- [TO-DO ITEM] Starting at the line containing "### Special Features" and ending with the last of the lines below, write those lines out again, substituting "Vercel" for "Cloudflare" and leaving everything else unchanged.

- [INFORMATION GIVEN]
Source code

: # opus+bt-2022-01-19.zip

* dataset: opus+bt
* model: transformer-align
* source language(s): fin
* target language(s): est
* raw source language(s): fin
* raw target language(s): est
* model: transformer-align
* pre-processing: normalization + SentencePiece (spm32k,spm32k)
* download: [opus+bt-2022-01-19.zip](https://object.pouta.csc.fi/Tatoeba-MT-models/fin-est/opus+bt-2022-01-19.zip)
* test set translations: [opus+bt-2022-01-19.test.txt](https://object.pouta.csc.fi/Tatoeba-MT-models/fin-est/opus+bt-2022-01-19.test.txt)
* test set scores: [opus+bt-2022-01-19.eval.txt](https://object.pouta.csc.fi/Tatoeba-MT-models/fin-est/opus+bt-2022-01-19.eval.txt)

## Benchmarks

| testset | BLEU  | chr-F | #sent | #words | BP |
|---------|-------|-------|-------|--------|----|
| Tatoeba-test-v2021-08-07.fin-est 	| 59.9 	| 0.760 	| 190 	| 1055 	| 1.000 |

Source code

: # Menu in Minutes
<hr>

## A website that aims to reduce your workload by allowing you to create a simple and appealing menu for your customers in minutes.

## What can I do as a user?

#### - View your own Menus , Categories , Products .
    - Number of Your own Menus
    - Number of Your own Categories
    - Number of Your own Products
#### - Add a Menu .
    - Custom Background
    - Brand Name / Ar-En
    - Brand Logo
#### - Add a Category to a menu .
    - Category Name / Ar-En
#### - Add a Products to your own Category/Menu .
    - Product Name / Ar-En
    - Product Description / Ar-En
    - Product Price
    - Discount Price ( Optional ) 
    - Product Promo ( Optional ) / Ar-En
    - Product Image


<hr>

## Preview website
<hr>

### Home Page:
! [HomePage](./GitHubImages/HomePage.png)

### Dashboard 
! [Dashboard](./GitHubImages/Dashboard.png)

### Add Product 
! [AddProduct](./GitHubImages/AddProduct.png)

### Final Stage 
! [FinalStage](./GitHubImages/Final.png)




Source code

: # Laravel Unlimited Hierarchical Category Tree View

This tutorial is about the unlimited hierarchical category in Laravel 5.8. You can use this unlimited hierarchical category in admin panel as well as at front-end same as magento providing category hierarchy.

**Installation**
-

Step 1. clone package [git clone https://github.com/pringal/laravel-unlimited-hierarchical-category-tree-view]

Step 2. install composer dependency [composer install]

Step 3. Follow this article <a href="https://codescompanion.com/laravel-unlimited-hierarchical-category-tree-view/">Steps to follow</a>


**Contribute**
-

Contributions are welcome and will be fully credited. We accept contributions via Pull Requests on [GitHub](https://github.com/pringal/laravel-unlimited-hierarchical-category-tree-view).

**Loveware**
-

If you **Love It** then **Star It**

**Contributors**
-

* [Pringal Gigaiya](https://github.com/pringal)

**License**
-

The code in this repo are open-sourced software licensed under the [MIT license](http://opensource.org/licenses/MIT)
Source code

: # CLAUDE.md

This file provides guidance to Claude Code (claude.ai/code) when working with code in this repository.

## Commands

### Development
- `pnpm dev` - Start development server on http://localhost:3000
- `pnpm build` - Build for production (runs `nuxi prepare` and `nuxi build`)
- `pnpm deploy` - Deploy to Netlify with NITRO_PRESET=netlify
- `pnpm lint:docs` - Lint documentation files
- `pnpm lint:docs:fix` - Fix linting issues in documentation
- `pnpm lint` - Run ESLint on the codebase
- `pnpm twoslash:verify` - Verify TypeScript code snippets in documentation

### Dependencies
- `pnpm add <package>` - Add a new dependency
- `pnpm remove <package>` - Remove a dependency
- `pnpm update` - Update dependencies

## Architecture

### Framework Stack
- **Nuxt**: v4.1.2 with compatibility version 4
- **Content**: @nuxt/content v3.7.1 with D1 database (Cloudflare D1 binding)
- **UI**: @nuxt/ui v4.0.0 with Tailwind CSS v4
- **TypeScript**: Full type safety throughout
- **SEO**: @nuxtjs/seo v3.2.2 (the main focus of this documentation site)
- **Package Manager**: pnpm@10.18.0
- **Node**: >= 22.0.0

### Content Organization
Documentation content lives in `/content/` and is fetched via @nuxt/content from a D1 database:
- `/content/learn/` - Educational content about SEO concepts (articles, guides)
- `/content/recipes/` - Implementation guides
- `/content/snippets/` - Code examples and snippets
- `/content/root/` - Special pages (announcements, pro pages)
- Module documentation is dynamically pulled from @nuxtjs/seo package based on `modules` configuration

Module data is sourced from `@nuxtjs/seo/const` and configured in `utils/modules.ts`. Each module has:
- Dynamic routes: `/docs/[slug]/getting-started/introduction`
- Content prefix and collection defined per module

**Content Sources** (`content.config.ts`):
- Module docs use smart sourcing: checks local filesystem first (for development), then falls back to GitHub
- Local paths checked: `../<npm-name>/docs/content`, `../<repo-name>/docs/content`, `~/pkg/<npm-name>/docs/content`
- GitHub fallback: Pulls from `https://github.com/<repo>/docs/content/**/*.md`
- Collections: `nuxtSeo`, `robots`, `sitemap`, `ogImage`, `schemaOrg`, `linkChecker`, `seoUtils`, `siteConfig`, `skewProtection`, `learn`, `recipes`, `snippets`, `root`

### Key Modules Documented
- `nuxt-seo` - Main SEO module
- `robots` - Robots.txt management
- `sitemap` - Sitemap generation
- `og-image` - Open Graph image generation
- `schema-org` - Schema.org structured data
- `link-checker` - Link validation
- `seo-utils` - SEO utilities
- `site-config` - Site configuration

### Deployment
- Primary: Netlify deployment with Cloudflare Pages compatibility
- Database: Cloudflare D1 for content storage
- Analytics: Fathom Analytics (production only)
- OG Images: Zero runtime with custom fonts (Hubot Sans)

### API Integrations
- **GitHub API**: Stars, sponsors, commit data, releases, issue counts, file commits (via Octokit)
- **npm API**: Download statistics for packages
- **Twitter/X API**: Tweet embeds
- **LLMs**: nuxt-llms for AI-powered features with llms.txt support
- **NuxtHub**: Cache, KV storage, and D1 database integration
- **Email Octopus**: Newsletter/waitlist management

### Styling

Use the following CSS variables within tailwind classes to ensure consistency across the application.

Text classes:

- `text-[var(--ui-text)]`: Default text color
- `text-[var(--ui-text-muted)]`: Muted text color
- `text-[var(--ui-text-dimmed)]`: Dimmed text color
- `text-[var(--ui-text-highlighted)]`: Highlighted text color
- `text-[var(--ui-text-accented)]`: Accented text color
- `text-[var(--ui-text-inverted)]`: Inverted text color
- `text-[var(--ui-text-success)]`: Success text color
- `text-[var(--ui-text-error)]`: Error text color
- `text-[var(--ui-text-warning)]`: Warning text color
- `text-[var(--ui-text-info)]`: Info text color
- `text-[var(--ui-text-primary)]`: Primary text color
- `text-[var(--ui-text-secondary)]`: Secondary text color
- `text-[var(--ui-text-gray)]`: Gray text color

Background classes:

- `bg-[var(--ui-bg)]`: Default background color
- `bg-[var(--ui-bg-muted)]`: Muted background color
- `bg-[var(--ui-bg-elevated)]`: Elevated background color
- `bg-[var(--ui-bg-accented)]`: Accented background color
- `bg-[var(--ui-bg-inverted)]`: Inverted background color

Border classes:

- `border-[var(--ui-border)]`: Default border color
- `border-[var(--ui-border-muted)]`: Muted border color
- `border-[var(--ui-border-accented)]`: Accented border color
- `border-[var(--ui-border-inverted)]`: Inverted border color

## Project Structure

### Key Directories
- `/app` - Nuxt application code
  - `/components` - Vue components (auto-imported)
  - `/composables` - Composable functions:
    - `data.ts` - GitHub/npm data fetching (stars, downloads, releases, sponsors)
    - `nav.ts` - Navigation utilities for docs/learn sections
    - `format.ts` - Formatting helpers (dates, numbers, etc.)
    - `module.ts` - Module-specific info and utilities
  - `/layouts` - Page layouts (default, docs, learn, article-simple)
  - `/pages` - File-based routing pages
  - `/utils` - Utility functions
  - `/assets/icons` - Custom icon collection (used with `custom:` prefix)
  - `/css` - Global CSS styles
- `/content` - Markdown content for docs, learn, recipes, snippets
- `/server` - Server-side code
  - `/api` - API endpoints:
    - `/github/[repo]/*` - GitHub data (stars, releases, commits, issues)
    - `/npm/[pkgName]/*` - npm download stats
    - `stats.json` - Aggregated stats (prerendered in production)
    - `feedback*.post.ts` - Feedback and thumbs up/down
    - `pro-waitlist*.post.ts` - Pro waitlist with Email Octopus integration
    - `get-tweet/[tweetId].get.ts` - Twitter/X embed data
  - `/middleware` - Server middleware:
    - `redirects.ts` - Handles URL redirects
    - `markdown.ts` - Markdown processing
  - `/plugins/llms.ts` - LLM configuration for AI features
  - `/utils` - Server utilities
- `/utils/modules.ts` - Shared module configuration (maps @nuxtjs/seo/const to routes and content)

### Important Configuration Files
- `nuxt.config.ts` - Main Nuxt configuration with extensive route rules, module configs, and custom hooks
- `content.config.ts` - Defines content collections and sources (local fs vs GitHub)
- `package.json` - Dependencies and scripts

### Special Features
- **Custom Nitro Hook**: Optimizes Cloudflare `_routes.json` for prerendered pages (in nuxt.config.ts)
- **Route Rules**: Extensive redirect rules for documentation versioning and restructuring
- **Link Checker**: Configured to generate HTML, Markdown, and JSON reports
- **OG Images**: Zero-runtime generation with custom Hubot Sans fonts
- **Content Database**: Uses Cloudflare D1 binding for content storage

- [FINISHED TASK]
### Special Features
- **Custom Nitro Hook**: Optimizes Vercel `_routes.json` for prerendered pages (in nuxt.config.ts)
- **Route Rules**: Extensive redirect rules for documentation versioning and restructuring
- **Link Checker**: Configured to generate HTML, Markdown, and JSON reports
- **OG Images**: Zero-runtime generation with custom Hubot Sans fonts
- **Content Database**: Uses Vercel D1 binding for content storage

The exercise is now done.